Manual refers to a system that incorporates four cockpit mounted “paddle valves” that mechanically switch air flow from the tank in-to or out-of the air springs. This cost-effective system has very simple electrical connections, and is the most lightweight of the three types. It also includes two dual-needle air pressure gauges to monitor and set pressures. If simplicity and low cost is high on your list of requirements, this is your system.

Digital management brings to the game a whole level of sophistication and features. As the name suggests, there is an ECU that uses digital intelligence in the form of an algorithm to quickly and accurately move your suspension to the desired setting with no driver involvement besides pressing a button. Our Autopilot V2 system includes a compact manifold unit that contains the ECU, all the valves, and pressure sensors that monitor and activate the suspension, along with an OEM level wiring harness that only requires 3 wires to be connected to the vehicle. The interface for this hardware is a cockpit mounted controller that provides 8 unique user programmable presets. For the most convenience and flexibility, this is the system to have.

 

 What is the difference between air line sizes?

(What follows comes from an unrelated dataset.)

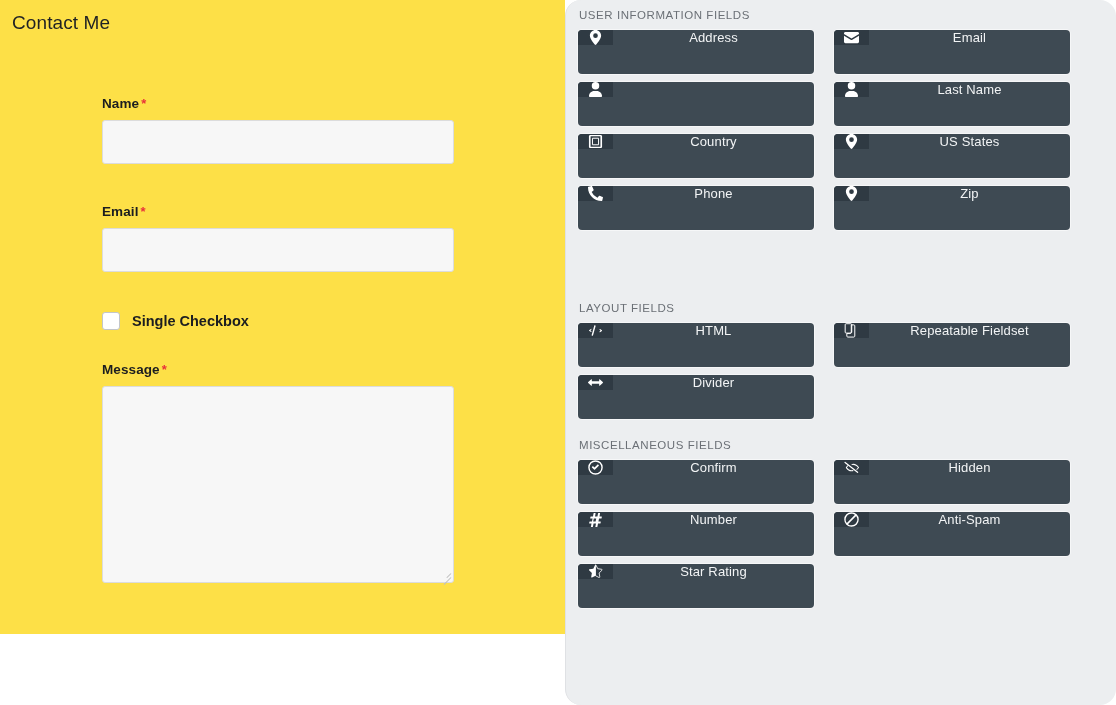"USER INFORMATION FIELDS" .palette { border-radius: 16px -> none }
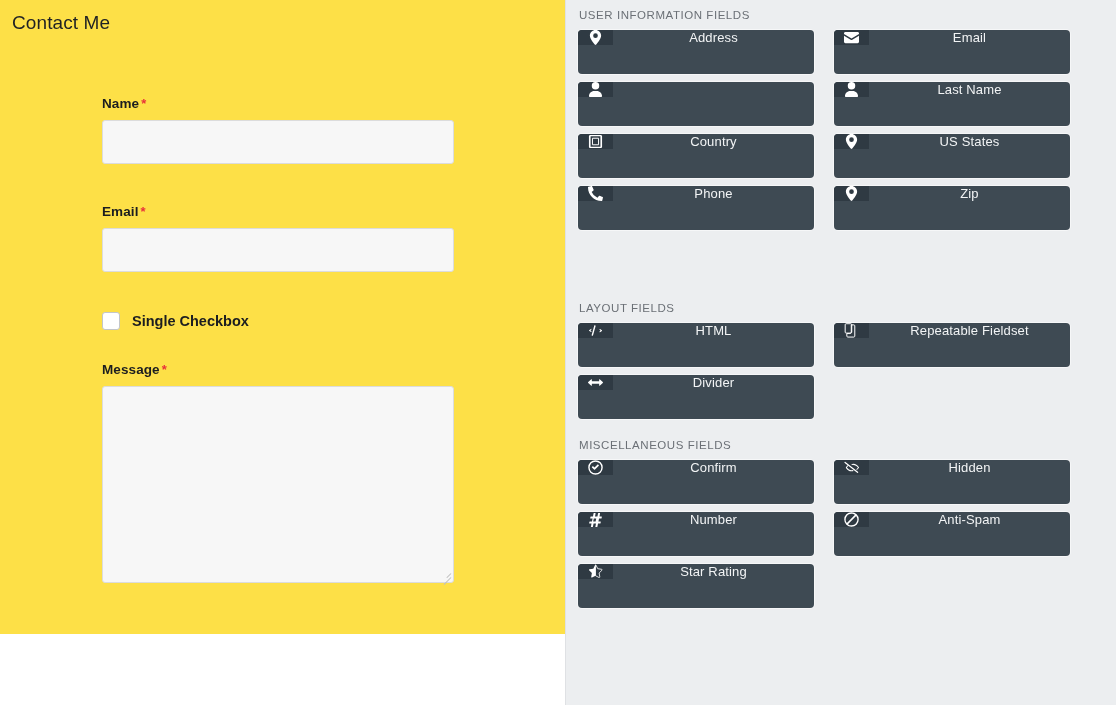"Name *" .form-body { left: 102px -> 85px }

In the automotive aftermarket, there are 3 common size air lines: 1/4”, 3/8”, 1/2”. The most commonly used size tends to be 1/4” because it is the easiest to rout through the vehicle. Some people like the car to move from one position to the next faster than 1/4” can do (based on the flow rate and air spring volume/pressure requirements) so they tend to choose 3/8”. The crowd that likes 1/2” will choose that size because they want the body to spring up very quickly when a valve is activated. Installing ½” lines can be the equivalent of wrestling an anaconda…

 

What is a water trap and should I buy one?

A water trap, as the name suggests, is a device that traps water and keeps it from circulating around the air system. Where does the water come from you ask? If you remember your science class in school, air contains a lot of evaporated water, especially on humid days. This water gets squeezed out of the air when it gets compressed into the tank by the compressor. Adding a water trap helps keep this water from entering the manifold where, in winter, it can potentially cause freezing. And if you have a steel air tank, then you can reduce the tendency of the tank to rust on the inside by keeping the water out. Bottom line: a water trap is a good investment for keeping your system dry and functioning in all seasons.